The parchment disappeared, and I imagined it reaching her somewhere far beneath my feet, in a world I could marvel over but never fully know, never fully see.

Dear Matilda.

I wrote to her, again and again, but she remained absent and quiet.

Soon, spring gave way to summer, and summer to autumn. Autumn to winter, and I became another year older. And then another year, and another, until I hardly remembered that boy who had once embraced her in the bracken. Who had once dared to kiss her lips.

I wrote my last letter to her when I was sixteen.

It was the winter solstice, a bitterly cold night.

I crawled through the blood-soaked hall, one hand pressed to the gaping wound in my side, holding myself together.

I crawled past Finnian’s corpse, his eyes open and blank, and then Marcher, his body prostrate.

I crawled past my father, his neck shorn to the bone, and then down the corridor, knowing that if my uncle or any of his men saw me, they would realize I had lived and would grant me a proper blow.

But Death seemed to overlook me that dark night.

I made it to the seneschal’s empty chamber.
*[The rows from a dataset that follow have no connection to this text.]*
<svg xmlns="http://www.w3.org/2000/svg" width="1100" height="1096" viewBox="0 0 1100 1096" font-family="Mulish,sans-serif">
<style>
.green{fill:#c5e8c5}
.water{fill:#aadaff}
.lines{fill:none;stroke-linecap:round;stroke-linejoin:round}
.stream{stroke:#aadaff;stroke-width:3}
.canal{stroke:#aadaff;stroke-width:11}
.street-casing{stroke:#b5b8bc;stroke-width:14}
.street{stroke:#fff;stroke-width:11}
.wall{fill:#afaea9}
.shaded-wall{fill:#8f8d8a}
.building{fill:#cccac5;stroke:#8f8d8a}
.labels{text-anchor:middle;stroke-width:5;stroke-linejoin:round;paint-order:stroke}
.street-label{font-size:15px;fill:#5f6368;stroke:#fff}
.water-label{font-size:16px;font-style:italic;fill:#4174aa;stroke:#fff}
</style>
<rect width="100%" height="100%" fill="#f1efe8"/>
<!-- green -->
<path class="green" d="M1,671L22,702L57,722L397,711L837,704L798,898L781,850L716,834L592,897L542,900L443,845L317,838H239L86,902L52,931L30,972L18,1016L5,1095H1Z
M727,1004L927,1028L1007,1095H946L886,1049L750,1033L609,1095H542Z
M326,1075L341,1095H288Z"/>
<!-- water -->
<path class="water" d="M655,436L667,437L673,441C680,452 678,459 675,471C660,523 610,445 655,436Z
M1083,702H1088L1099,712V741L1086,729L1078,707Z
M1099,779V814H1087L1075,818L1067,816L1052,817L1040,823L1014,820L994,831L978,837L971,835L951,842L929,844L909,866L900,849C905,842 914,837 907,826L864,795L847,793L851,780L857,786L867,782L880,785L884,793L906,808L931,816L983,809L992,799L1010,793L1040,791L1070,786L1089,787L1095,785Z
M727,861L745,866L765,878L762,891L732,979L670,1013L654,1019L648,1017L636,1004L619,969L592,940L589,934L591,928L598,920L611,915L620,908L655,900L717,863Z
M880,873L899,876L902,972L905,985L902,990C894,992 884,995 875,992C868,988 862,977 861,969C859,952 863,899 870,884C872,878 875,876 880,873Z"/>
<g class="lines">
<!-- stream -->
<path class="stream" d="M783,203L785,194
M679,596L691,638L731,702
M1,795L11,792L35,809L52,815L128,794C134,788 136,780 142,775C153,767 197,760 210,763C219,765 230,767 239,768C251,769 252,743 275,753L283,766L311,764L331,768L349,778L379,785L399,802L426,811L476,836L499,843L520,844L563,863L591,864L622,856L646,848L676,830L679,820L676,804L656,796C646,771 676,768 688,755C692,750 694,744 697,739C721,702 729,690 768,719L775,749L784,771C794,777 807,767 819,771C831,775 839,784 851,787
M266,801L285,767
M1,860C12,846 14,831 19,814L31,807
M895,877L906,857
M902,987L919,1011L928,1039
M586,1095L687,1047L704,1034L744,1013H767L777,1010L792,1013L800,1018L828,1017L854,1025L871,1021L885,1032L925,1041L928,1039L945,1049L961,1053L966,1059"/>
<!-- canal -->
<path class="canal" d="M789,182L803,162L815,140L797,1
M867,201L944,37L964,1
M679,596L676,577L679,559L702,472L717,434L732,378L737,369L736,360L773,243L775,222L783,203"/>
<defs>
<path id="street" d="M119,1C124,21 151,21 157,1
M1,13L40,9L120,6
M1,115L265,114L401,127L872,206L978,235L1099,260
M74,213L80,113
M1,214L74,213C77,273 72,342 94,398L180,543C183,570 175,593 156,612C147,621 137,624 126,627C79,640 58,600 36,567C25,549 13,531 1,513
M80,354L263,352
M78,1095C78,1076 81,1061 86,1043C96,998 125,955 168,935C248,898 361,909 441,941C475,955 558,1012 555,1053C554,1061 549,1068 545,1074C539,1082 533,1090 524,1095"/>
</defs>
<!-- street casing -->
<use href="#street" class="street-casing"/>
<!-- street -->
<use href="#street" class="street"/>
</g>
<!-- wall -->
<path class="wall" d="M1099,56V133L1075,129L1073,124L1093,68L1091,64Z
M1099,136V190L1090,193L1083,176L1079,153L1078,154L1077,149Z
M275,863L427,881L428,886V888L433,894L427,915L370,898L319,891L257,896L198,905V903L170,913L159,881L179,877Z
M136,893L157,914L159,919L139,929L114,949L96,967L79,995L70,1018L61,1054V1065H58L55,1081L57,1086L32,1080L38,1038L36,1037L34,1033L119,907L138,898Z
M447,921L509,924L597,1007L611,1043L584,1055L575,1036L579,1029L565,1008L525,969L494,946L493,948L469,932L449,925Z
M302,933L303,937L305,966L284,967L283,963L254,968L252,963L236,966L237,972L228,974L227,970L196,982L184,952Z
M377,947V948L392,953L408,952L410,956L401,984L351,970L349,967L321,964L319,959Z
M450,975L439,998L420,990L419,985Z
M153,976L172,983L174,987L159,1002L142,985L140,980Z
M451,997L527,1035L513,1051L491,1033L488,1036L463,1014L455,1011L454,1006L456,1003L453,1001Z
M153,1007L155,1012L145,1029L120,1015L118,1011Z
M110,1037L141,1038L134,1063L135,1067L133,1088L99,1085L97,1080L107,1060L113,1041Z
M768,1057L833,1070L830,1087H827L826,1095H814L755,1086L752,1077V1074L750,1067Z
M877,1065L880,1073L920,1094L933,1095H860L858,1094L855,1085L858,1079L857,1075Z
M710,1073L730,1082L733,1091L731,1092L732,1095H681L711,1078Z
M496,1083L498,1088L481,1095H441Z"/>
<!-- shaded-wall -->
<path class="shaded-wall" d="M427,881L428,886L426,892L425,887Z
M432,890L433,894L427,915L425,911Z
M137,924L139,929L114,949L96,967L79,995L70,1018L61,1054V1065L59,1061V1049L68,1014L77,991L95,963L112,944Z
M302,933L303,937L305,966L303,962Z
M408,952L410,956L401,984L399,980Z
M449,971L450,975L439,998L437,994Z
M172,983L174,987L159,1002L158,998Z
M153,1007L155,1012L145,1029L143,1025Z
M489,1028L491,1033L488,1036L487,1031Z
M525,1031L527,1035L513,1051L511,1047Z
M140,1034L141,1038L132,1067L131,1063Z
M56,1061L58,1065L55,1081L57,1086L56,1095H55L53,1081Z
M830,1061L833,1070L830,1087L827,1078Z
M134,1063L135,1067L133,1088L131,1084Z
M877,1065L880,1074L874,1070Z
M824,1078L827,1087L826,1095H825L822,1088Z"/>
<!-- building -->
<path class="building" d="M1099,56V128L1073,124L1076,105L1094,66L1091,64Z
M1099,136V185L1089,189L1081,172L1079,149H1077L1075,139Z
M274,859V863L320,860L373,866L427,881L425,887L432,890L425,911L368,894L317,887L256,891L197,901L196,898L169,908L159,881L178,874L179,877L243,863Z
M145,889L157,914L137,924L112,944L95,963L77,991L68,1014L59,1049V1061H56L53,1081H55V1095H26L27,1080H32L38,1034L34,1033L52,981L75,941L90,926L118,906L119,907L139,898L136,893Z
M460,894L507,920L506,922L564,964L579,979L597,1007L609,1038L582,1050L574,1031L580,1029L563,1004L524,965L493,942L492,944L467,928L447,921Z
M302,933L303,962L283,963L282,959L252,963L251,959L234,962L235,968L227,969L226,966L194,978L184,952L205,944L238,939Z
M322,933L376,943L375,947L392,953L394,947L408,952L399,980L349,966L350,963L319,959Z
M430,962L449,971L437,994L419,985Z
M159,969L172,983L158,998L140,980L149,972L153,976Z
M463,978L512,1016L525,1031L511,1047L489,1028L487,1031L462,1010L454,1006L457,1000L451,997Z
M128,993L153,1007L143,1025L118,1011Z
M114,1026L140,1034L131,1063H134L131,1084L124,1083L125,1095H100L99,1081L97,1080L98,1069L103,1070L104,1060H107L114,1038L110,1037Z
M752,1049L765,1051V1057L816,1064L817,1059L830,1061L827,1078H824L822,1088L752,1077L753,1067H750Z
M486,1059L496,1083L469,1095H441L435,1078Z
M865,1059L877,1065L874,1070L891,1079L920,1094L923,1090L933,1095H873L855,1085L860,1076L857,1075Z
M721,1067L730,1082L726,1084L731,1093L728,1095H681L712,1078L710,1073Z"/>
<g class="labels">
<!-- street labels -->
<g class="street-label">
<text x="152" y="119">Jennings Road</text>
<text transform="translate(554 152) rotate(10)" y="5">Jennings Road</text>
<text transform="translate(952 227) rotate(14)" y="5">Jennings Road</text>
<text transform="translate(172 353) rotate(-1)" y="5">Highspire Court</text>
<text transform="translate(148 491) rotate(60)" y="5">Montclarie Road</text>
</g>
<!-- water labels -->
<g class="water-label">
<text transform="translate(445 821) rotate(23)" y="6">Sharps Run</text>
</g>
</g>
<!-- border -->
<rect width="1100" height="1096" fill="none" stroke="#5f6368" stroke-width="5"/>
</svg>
Parchment, quill, ink, all on her desk. I could hardly breathe as I reached for them. My insides felt irrevocably torn; my pain was unbearable. Why was I still alive? I should be dead, beside my brothers.
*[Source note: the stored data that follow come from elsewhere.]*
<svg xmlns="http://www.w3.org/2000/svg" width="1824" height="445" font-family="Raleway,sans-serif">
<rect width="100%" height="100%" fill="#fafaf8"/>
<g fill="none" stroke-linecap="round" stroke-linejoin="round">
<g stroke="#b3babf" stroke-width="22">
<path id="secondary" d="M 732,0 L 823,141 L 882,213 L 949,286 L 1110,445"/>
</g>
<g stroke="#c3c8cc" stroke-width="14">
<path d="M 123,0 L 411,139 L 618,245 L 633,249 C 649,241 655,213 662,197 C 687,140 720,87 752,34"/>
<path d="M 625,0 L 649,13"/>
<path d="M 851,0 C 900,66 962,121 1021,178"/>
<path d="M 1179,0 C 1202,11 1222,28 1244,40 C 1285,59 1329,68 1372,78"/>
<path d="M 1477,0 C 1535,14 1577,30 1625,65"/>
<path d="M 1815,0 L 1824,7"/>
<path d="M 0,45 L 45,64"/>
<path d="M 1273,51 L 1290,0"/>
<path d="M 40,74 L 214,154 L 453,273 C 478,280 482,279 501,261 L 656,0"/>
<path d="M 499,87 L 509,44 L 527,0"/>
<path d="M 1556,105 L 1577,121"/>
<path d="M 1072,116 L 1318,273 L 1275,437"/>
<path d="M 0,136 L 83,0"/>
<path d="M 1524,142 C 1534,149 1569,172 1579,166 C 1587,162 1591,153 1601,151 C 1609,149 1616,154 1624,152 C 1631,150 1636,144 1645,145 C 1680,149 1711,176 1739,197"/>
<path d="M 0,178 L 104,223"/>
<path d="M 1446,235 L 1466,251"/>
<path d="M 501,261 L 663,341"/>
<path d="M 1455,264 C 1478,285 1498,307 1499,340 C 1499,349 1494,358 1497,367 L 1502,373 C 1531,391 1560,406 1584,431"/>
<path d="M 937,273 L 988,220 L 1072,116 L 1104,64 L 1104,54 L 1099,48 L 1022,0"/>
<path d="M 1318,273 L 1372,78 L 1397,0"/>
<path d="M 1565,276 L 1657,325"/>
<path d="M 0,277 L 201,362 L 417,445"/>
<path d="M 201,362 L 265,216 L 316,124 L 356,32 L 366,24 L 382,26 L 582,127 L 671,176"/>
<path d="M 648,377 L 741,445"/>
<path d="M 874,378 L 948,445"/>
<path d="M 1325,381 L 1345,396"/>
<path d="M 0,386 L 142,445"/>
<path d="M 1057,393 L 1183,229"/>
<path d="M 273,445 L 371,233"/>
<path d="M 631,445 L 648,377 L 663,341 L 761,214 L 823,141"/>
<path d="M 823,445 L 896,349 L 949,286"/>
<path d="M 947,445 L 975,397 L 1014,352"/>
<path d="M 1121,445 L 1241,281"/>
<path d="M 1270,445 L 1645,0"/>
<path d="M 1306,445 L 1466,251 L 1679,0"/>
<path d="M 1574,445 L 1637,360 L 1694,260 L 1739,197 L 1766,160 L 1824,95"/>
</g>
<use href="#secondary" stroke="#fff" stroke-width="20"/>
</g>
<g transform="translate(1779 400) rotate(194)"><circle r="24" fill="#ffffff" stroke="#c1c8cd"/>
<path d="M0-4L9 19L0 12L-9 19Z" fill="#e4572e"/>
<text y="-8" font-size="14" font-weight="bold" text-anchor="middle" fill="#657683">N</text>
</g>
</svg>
Trembling, I wrote: Matilda, help me.

I used the last of my strength to crawl to the garden, leaving a smear of blood in my wake.

I could hear my uncle and his men celebrating—ale tankards pounding on tables and women who were weeping and a drunken, bawdy song.
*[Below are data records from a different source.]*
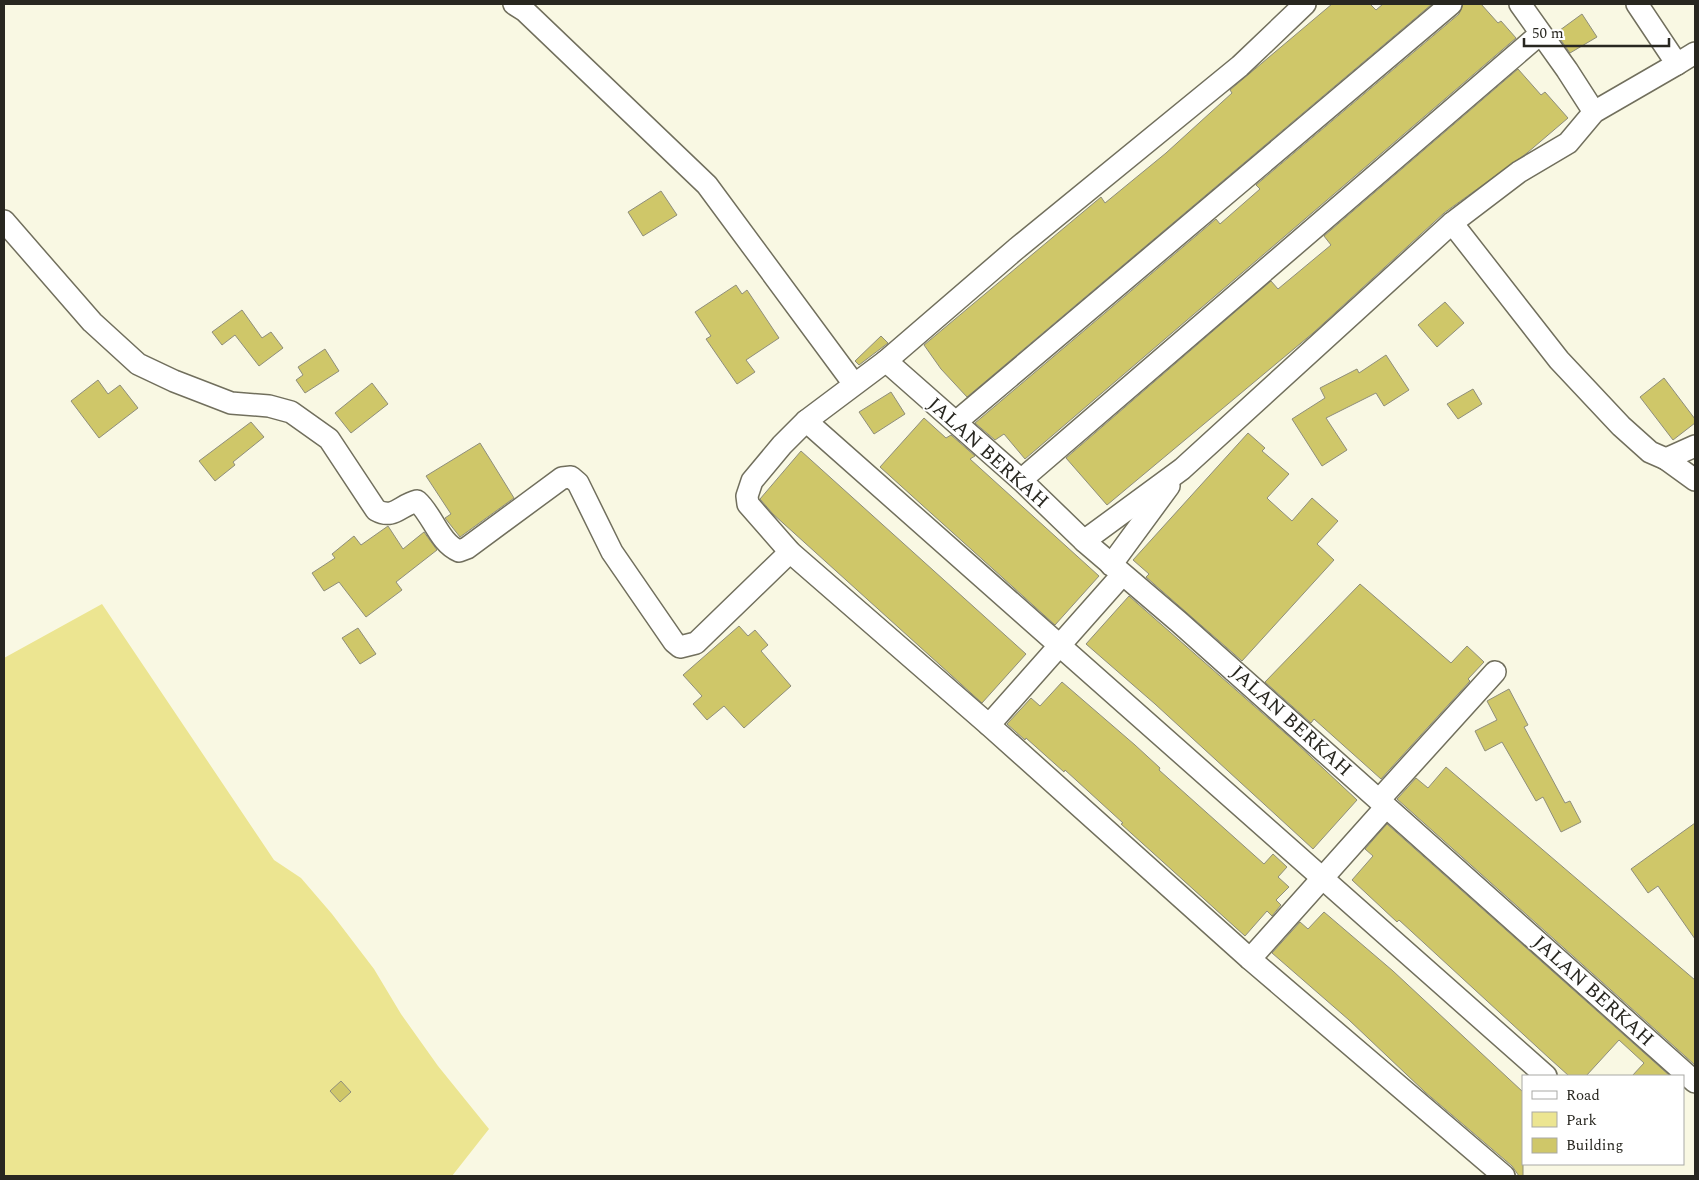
<svg xmlns="http://www.w3.org/2000/svg" width="1699" height="1180" font-family="Spectral,serif">
<style>
.green{fill:#ece591}
.building{fill:#cfc769;stroke:#8f8e7b}
.lines{fill:none;stroke-linecap:round;stroke-linejoin:round}
.street-casing{stroke:#716f5d;stroke-width:24}
.street{stroke:#fff;stroke-width:21}
.labels{text-anchor:middle;dominant-baseline:central;stroke-width:4;stroke-linejoin:round;paint-order:stroke}
.street-label{font-size:20px;fill:#282720;stroke:#fff}
</style>
<rect width="100%" height="100%" fill="#f9f8e3"/>
<!-- green -->
<polygon class="green" points="102,604 274,860 301,878 332,914 374,969 401,1014 438,1066 489,1129 452,1176 4,1176 4,658"/>
<!-- building -->
<g class="building">
<polygon points="1332,4 1370,4 1376,10 1383,4 1432,4 967,397 941,369 924,345 1101,197 1105,203 1166,153 1232,93 1230,90"/>
<polygon points="1463,4 1481,4 1498,23 1501,21 1516,38 1025,459 1004,434 995,440 975,423 1216,219 1220,224 1260,189 1256,185 1459,14"/>
<polygon points="1582,14 1597,37 1570,53 1556,33"/>
<polygon points="1518,69 1541,95 1545,92 1568,118 1527,153 1444,213 1313,333 1107,505 1066,458 1271,281 1278,289 1331,245 1324,236"/>
<polygon points="661,191 677,215 643,236 628,212"/>
<polygon points="736,285 742,294 747,290 779,338 746,360 755,372 737,384 706,339 711,336 695,312"/>
<polygon points="1445,302 1464,323 1437,347 1418,325"/>
<polygon points="242,310 262,338 271,332 283,348 259,366 235,335 222,345 212,332"/>
<polygon points="881,336 888,343 859,365 855,361"/>
<polygon points="325,349 339,371 305,393 296,380 303,375 298,367"/>
<polygon points="1386,355 1409,390 1384,406 1376,393 1326,418 1347,450 1322,466 1292,419 1325,398 1320,388 1357,369 1359,373"/>
<polygon points="1664,378 1695,419 1695,423 1673,440 1640,397"/>
<polygon points="98,380 108,394 120,385 138,408 99,438 71,401"/>
<polygon points="372,383 388,404 351,433 335,413"/>
<polygon points="1473,389 1482,404 1458,419 1447,404"/>
<polygon points="891,392 905,414 874,434 859,412"/>
<polygon points="924,418 946,438 951,435 975,456 970,459 1099,576 1055,625 880,467"/>
<polygon points="251,422 264,437 233,462 235,465 215,481 199,461"/>
<polygon points="1248,433 1265,448 1262,451 1289,474 1267,498 1270,501 1292,521 1312,498 1338,521 1317,544 1334,560 1242,661 1146,577 1149,574 1133,560"/>
<polygon points="480,443 514,498 460,537 445,518 451,514 426,476"/>
<polygon points="801,451 1026,654 982,703 773,514 760,499"/>
<polygon points="388,526 403,549 424,532 437,550 396,582 402,590 366,617 339,582 324,591 312,573 335,558 332,554 354,536 361,545"/>
<polygon points="1360,584 1451,663 1467,646 1484,662 1468,679 1470,681 1381,779 1314,719 1311,723 1265,682"/>
<polygon points="1129,596 1294,741 1357,800 1313,849 1155,704 1086,644"/>
<polygon points="739,626 748,636 755,630 768,645 761,651 791,686 744,728 724,706 707,720 693,704 702,696 683,675"/>
<polygon points="358,628 376,654 360,664 342,638"/>
<polygon points="1062,682 1135,745 1160,768 1159,770 1264,864 1273,854 1287,867 1278,877 1289,887 1276,900 1281,905 1272,916 1267,911 1245,936 1121,824 1123,823 1065,770 1064,772 1026,738 1025,740 1007,724 1031,698 1040,706"/>
<polygon points="1509,689 1528,725 1524,727 1544,764 1565,803 1570,801 1581,822 1561,832 1543,797 1536,801 1502,742 1485,751 1475,731 1497,720 1487,701"/>
<polygon points="1446,767 1695,980 1695,1065 1397,799 1416,778 1428,788"/>
<polygon points="1695,823 1695,939 1658,886 1648,893 1631,869"/>
<polygon points="1387,824 1670,1076 1632,1076 1644,1063 1619,1040 1586,1076 1569,1076 1549,1058 1399,920 1397,922 1352,880 1373,856 1365,849"/>
<polygon points="1324,912 1393,971 1523,1092 1523,1176 1519,1176 1512,1166 1425,1092 1349,1020 1272,953 1300,922 1308,929"/>
<polygon points="341,1081 351,1092 340,1102 330,1091"/>
</g>
<g class="lines">
<defs>
<g id="street">
<polyline points="514,4 525,11 707,185 854,384"/>
<polyline points="1305,4 1240,66 1016,249 886,361 806,421 782,445 752,481 747,496 748,504 790,552 989,725 1250,959 1504,1176"/>
<polyline points="1520,4 1567,70 1594,112"/>
<polyline points="1677,64 1695,53"/>
<path d="M4 221 92 322 138 364 174 381 231 403 269 406 291 412 329 439 376 510C394 520 400 505 417 501 433 515 439 543 459 551L467 548 562 478 571 477 578 483 612 552 674 642 680 647 696 643 790 552"/>
<polyline points="1452,223 1559,360 1621,426 1650,452 1666,459 1695,480"/>
<polyline points="886,361 1021,480 1084,541 1179,622 1695,1082"/>
<polyline points="806,421 1546,1076"/>
<polyline points="956,422 1451,4"/>
<polyline points="1666,459 1695,446"/>
<polyline points="1021,480 1540,34"/>
<polyline points="1084,541 1182,469 1452,223 1519,172 1568,143 1594,112 1677,64 1637,4"/>
<polyline points="1111,565 1169,486"/>
<polyline points="989,725 1122,575"/>
<polyline points="1379,800 1495,672"/>
<polyline points="1250,959 1386,807"/>
</g>
</defs>
<!-- street casing -->
<use href="#street" class="street-casing"/>
<!-- street -->
<use href="#street" class="street"/>
</g>
<g class="labels">
<!-- street labels -->
<g class="street-label">
<text transform="translate(988 453) rotate(42)">JALAN BERKAH</text>
<text transform="translate(1291 721) rotate(42)">JALAN BERKAH</text>
<text transform="translate(1593 991) rotate(42)">JALAN BERKAH</text>
</g>
</g>
<!-- border -->
<rect width="1699" height="1180" fill="none" stroke="#282720" stroke-width="10"/>
<!-- legend -->
<rect x="1522" y="1075" width="162" height="90" fill="#ffffff" stroke="#a9a9a6"/>
<rect x="1532" y="1091" width="25" height="8" fill="#ffffff" stroke="#a9a9a6"/>
<text x="1566" y="1100" font-size="15" fill="#282720">Road</text>
<rect x="1532" y="1112" width="25" height="15" fill="#ece591" stroke="#a9a9a6"/>
<text x="1566" y="1125" font-size="15" fill="#282720">Park</text>
<rect x="1532" y="1138" width="25" height="15" fill="#cfc769" stroke="#a9a9a6"/>
<text x="1566" y="1150" font-size="15" fill="#282720">Building</text>
<!-- scale -->
<path d="M1524 38v8h145v-8" fill="none" stroke="#282720" stroke-width="2.5"/>
<text x="1532" y="38" font-size="15" fill="#282720" stroke="#ffffff" stroke-width="4" paint-order="stroke">50 m</text>
</svg>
The sounds pierced me like arrows. Outside, it was quiet, snowing; the ground was frozen.

I dug a small trench and buried the words, and there I remained, lying on my stomach, the numbness creeping over me.

Despite her absence the past three years, I still had faith she would come for me.

“Matilda,” I whispered. And then, “ Red. ”

I need you.

She had always found me when I needed her in the past, melting through nightmares. But that had only been in my mind. All the time I had spent with her? It had not been real, and the truth met me like another sword in my side.

This solstice was not a dream, as much as I wished it were. My uncle’s betrayal was not a feverish imagining. It was a moment that had cleaved my world in two.

I waited for her, but there was nothing but the drifting snow to answer me. Snow and darkness and heartache, and one of my father’s men who had survived the assault.

Edric pulled me up.

When I cried out, he covered my mouth with his hand.

“ Quiet, ” he whispered, haggard.

He carried me from shadow to shadow, all the way to Maiden Tower on the bridge, which was the only part of our fortress that was imbued with magic.

It was here that Alyse had escaped with my youngest brother as soon as the betrayal had unfolded.

It was here my father’s remaining knights and warriors had found shelter, preparing to take back the castle from my uncle.

It was here that the craftspeople had found refuge, escaping the worst of the killing.

It was here, sprawled on a plaid blanket, that the last of my faith died.

The gods did not care what happened to us. They did not answer when we called upon them.

“Let me die,” I whispered to Alyse.

She held a cloth to my stomach, staunching the blood. But her eyes were like flint when she looked at me.

“No,” she said. “You must live for your little brother. You must become Lord of Wyndrift now.”

I breathed.

I exhaled.

I survived that treacherous night.

And I did not think of Matilda again. At least, not for a very long time.